LeBon è partito alla grande "tenendo" per un’ora poi la voce è calata e se l’è cavata con mestiere coinvolgendo il pubblico. Nei bis ha cercato invano una ragazza che parlasse inglese
Dodicimila in delirio per i Duran Duran
Una scaletta "micidiale", successo dopo successo, capace di coinvolgere anche i meno convinti
Ieri sera in Arena
Lo scopo dello show è chiaro fin dalle prime battute: divertimento e ballo, con gli hit di un’epoca passata che è tornata di moda e forse è già demodé. «Wild Boys» e «Save a prayer» i brani che hanno scaldato maggiormente l’atmosfera. Il culmine è stato raggiunto quando LeBon ha chiesto: «Avete ancora gas negli accendini? Create delle stelle per noi qui, in Arena»
 

Verona. I Duran Duran fanno esplodere il pubblico di trentenni dell'Arena ma durano appena un'ora. Il primo concerto italiano in assoluto della formazione classica a 5 (Simon LeBon, Nick Rhodes e i tre Taylor) è un successo di pubblico (oltre 12.000 i presenti all'anfiteatro) ma lascia qualche perplessità sulla tenuta del leader del gruppo pop inglese. Non dal punto di vista atletico, intendiamoci: Simon è uno sportivo e corre per le due ore del concerto con una forma invidiabile per un over 40.

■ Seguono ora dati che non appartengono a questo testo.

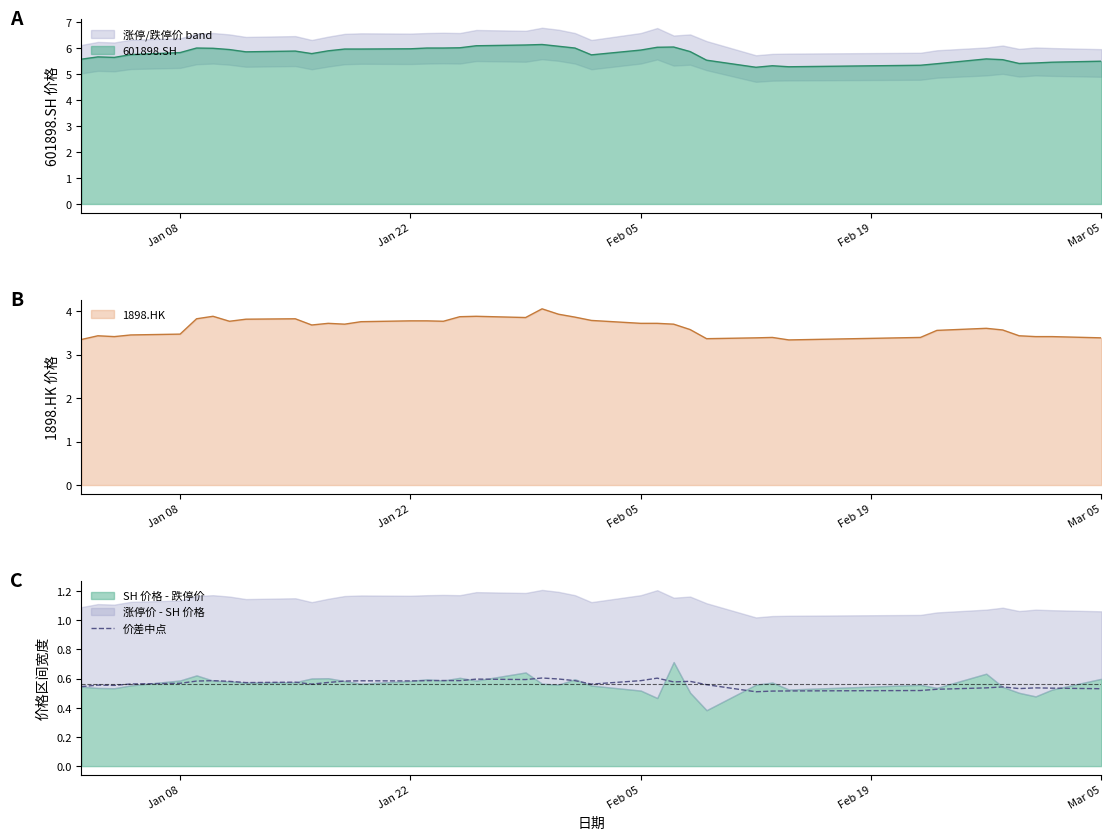

What is the minimum value for 601898.SH?

5.3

È la voce a mostrare qualche incertezza, e meno male che i Duran hanno una scaletta infarcita di pezzi "killer" anni Ottanta, roba da lasciare stecchiti anche quelli che non rimpiangono né quegli anni né i trionfi di questa band.
Il concerto inizia con "Sunrise", cioè "la musica dello spot dei telefonini", come precisa un ragazzo vicino a noi, solo sfiorato - anagraficamente parlando - dalla Duranmania ma "massacrato" come tutti dallo spot in questione e presente anche lui in Arena per divertirsi e ballare. Lo scopo dello show dei Duran è chiaro fin dalle prime battute: divertimento e ballo, con le hit di un’epoca passata che è tornata di moda e forse è già demodé «Ciao a tutti! Questa è un'occasione speciale», dice Simon in italiano, leggendo da un foglietto scritto apposta (scommettiamo che se lo terrà stretto per tutta la durata del tour italiano?). poi chiede: «Siete affamati?» e usa la frase per introdurre "Hungry like the wolf".

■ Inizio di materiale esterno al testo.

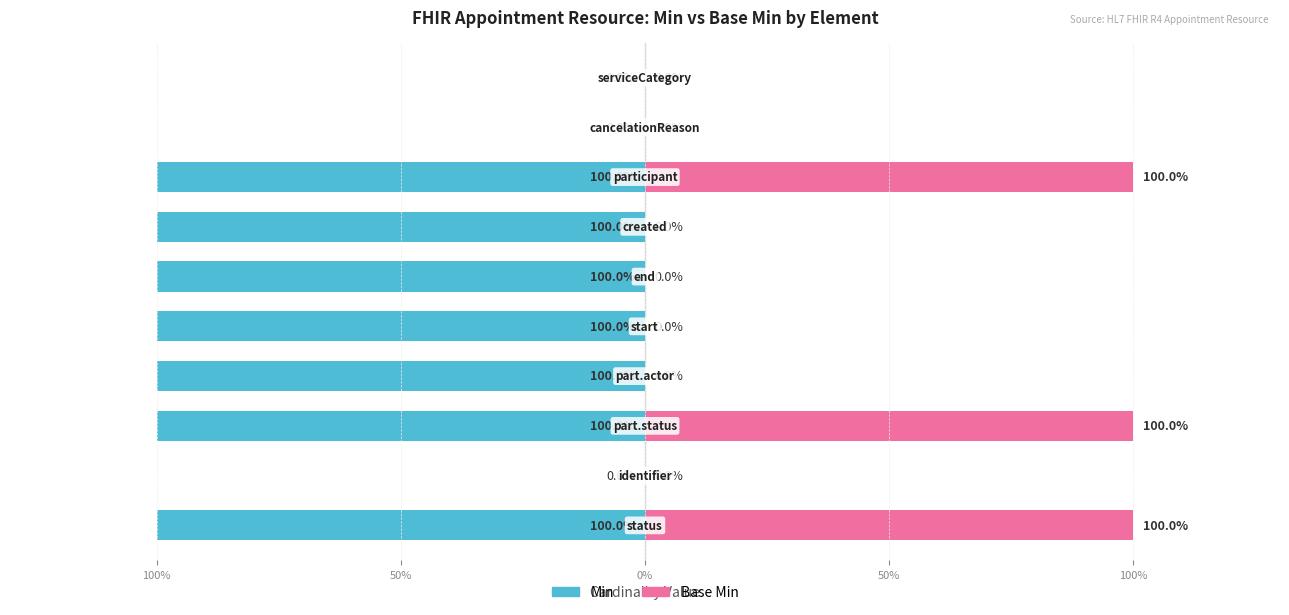

The value of Base Min at 7 is 100. True or false?

True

Cantano tutti il ritornello e noi, pensando al testo, ci accorgiamo (ascoltando pure le successive "Planet earth" e "Union of the snake") di quanto esotiche, strane e bizzarre suonino ancora oggi le canzoni del quintetto di Birmingham. Il confronto con i nuovi brani è penalizzante e basta "Astronaut", quella che dà il titolo all'album pubblicato lo scorso autunno, a farlo capire anche al pubblico che però balla e si diverte.

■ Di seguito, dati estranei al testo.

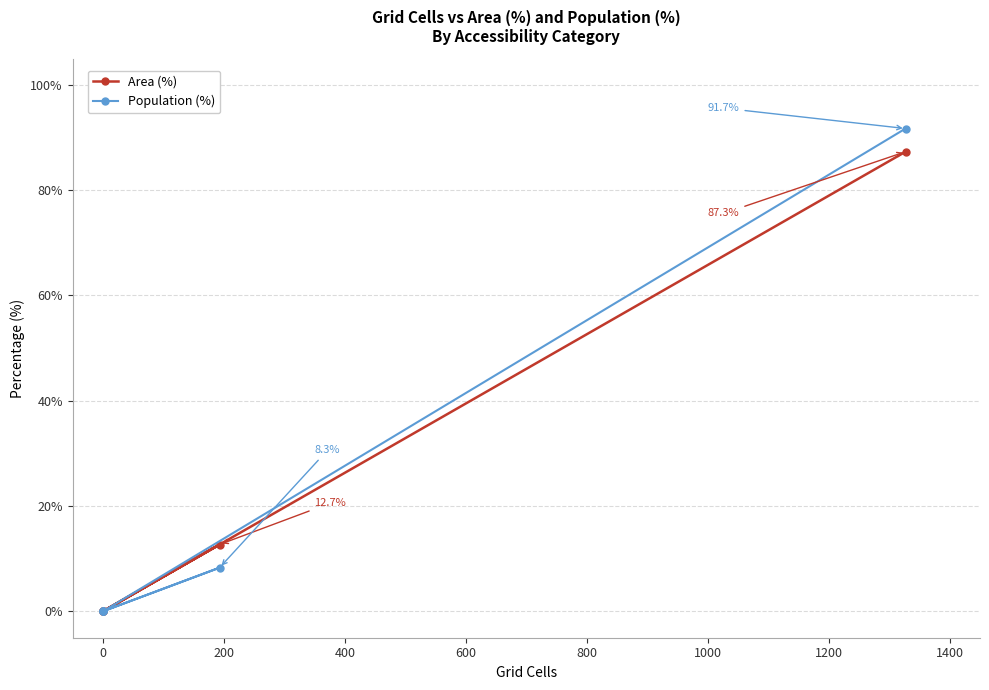

True or false: Area (%) and Population (%) cross at least once.

False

"I don't want your love" fa pensare per la sua vicinanza sonora ai Massive Attack e ai Depeche Mode (in realtà i Duran sono arrivati a quel sound prima di quelle band inglesi e dunque...)
Merito anche della voce della corista Anna Ross, sempre più presente per sorreggere Simon. Prima di "What happens tomorrow" Simon racconta: «È una canzone che abbiamo scritto un paio d'anni fa, quando cadevano le bombe su Baghdad. L'abbiamo fatto per dare un po' di speranza.»
Non sappiamo quali siano state le reazioni degli iracheni ma in Arena ieri sera la canzone è stata accolta bene; una fan ha addirittura lanciato un mazzo di fiori sul palco. Altra bizzarria sonora per "The reflex" e primo accenno alla discomusic con l'inserto di "I feel love" di Donna Summer in "Sound of thunder" (più avanti prenderanno in prestito un ritornello strafamoso delle Sisters Sledge).
« Se avete ancora gas negli accendini, create delle stelle per noi Duran Duran» chiede Simon prima di consegnare al pubblico "Save a prayer", la canzone più amata in Arena insieme a "Wild boys". Nick Rhodes, autore del brano, scuote felice la chioma bionda tagliata a caschetto.
Nei bis, durante la presentazione della band, un afono Simon si aggira tra la folla ai lati del palco in cerca di una ragazza che annunci il suo nome, in inglese però. Dopo qualche tentativo a vuoto si leva una voce che, con cadenza italica, dice "Simon LeBon, the best singer in the world".
Uno spettacolo pieno di energia, una cornice degna ma non credete ai fan!